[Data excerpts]
○ ○ ○

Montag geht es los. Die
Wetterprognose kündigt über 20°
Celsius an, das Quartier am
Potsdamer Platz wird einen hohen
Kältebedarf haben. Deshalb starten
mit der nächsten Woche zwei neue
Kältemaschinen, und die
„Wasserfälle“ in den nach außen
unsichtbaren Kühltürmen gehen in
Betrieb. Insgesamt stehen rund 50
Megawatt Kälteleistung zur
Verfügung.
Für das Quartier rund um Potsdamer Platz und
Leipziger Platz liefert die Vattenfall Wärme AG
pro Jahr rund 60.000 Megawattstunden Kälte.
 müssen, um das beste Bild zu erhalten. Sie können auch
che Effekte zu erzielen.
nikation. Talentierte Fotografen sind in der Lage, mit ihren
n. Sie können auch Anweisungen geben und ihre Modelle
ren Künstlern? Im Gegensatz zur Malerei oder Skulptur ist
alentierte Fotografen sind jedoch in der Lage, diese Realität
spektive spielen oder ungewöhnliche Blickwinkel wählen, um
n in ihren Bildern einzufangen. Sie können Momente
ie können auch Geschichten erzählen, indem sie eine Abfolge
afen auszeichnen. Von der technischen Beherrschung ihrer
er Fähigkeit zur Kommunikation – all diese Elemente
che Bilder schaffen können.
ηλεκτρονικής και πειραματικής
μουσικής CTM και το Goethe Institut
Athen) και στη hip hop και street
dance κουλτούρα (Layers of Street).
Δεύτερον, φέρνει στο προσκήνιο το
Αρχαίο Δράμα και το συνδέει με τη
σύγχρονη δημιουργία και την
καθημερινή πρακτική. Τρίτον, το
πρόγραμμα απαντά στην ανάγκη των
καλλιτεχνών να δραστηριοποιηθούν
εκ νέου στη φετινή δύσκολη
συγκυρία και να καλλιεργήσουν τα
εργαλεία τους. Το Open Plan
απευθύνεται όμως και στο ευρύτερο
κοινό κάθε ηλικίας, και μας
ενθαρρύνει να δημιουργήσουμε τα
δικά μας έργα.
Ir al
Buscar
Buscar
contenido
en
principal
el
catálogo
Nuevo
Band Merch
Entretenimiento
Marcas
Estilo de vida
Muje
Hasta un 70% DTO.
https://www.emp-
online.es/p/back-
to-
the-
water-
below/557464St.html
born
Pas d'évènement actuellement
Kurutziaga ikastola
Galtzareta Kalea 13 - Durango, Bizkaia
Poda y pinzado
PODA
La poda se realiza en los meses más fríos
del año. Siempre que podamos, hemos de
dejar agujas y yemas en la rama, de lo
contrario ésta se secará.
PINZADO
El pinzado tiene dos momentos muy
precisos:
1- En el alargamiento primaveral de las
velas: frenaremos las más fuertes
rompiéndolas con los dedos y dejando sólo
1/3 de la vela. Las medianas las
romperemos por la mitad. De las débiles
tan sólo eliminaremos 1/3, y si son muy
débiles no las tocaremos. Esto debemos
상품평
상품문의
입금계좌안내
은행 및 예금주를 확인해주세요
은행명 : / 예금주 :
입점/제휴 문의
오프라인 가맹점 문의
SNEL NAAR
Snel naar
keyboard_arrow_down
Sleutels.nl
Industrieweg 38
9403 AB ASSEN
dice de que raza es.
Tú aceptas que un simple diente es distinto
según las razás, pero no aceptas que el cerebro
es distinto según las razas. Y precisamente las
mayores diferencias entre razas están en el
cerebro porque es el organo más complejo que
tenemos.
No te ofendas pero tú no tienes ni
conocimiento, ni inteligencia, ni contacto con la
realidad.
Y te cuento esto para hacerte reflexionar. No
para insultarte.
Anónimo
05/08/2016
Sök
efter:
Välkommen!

○ ○ ○

WHAT IS EXPECTED - Line by line, the data should be returned exactly as written.

OUTPUT OF THE TASK -
Montag geht es los. Die
Wetterprognose kündigt über 20°
Celsius an, das Quartier am
Potsdamer Platz wird einen hohen
Kältebedarf haben. Deshalb starten
mit der nächsten Woche zwei neue
Kältemaschinen, und die
„Wasserfälle“ in den nach außen
unsichtbaren Kühltürmen gehen in
Betrieb. Insgesamt stehen rund 50
Megawatt Kälteleistung zur
Verfügung.
Für das Quartier rund um Potsdamer Platz und
Leipziger Platz liefert die Vattenfall Wärme AG
pro Jahr rund 60.000 Megawattstunden Kälte.
 müssen, um das beste Bild zu erhalten. Sie können auch
che Effekte zu erzielen.
nikation. Talentierte Fotografen sind in der Lage, mit ihren
n. Sie können auch Anweisungen geben und ihre Modelle
ren Künstlern? Im Gegensatz zur Malerei oder Skulptur ist
alentierte Fotografen sind jedoch in der Lage, diese Realität
spektive spielen oder ungewöhnliche Blickwinkel wählen, um
n in ihren Bildern einzufangen. Sie können Momente
ie können auch Geschichten erzählen, indem sie eine Abfolge
afen auszeichnen. Von der technischen Beherrschung ihrer
er Fähigkeit zur Kommunikation – all diese Elemente
che Bilder schaffen können.
ηλεκτρονικής και πειραματικής
μουσικής CTM και το Goethe Institut
Athen) και στη hip hop και street
dance κουλτούρα (Layers of Street).
Δεύτερον, φέρνει στο προσκήνιο το
Αρχαίο Δράμα και το συνδέει με τη
σύγχρονη δημιουργία και την
καθημερινή πρακτική. Τρίτον, το
πρόγραμμα απαντά στην ανάγκη των
καλλιτεχνών να δραστηριοποιηθούν
εκ νέου στη φετινή δύσκολη
συγκυρία και να καλλιεργήσουν τα
εργαλεία τους. Το Open Plan
απευθύνεται όμως και στο ευρύτερο
κοινό κάθε ηλικίας, και μας
ενθαρρύνει να δημιουργήσουμε τα
δικά μας έργα.
Ir al
Buscar
Buscar
contenido
en
principal
el
catálogo
Nuevo
Band Merch
Entretenimiento
Marcas
Estilo de vida
Muje
Hasta un 70% DTO.
https://www.emp-
online.es/p/back-
to-
the-
water-
below/557464St.html
born
Pas d'évènement actuellement
Kurutziaga ikastola
Galtzareta Kalea 13 - Durango, Bizkaia
Poda y pinzado
PODA
La poda se realiza en los meses más fríos
del año. Siempre que podamos, hemos de
dejar agujas y yemas en la rama, de lo
contrario ésta se secará.
PINZADO
El pinzado tiene dos momentos muy
precisos:
1- En el alargamiento primaveral de las
velas: frenaremos las más fuertes
rompiéndolas con los dedos y dejando sólo
1/3 de la vela. Las medianas las
romperemos por la mitad. De las débiles
tan sólo eliminaremos 1/3, y si son muy
débiles no las tocaremos. Esto debemos
상품평
상품문의
입금계좌안내
은행 및 예금주를 확인해주세요
은행명 : / 예금주 :
입점/제휴 문의
오프라인 가맹점 문의
SNEL NAAR
Snel naar
keyboard_arrow_down
Sleutels.nl
Industrieweg 38
9403 AB ASSEN
dice de que raza es.
Tú aceptas que un simple diente es distinto
según las razás, pero no aceptas que el cerebro
es distinto según las razas. Y precisamente las
mayores diferencias entre razas están en el
cerebro porque es el organo más complejo que
tenemos.
No te ofendas pero tú no tienes ni
conocimiento, ni inteligencia, ni contacto con la
realidad.
Y te cuento esto para hacerte reflexionar. No
para insultarte.
Anónimo
05/08/2016
Sök
efter:
Välkommen!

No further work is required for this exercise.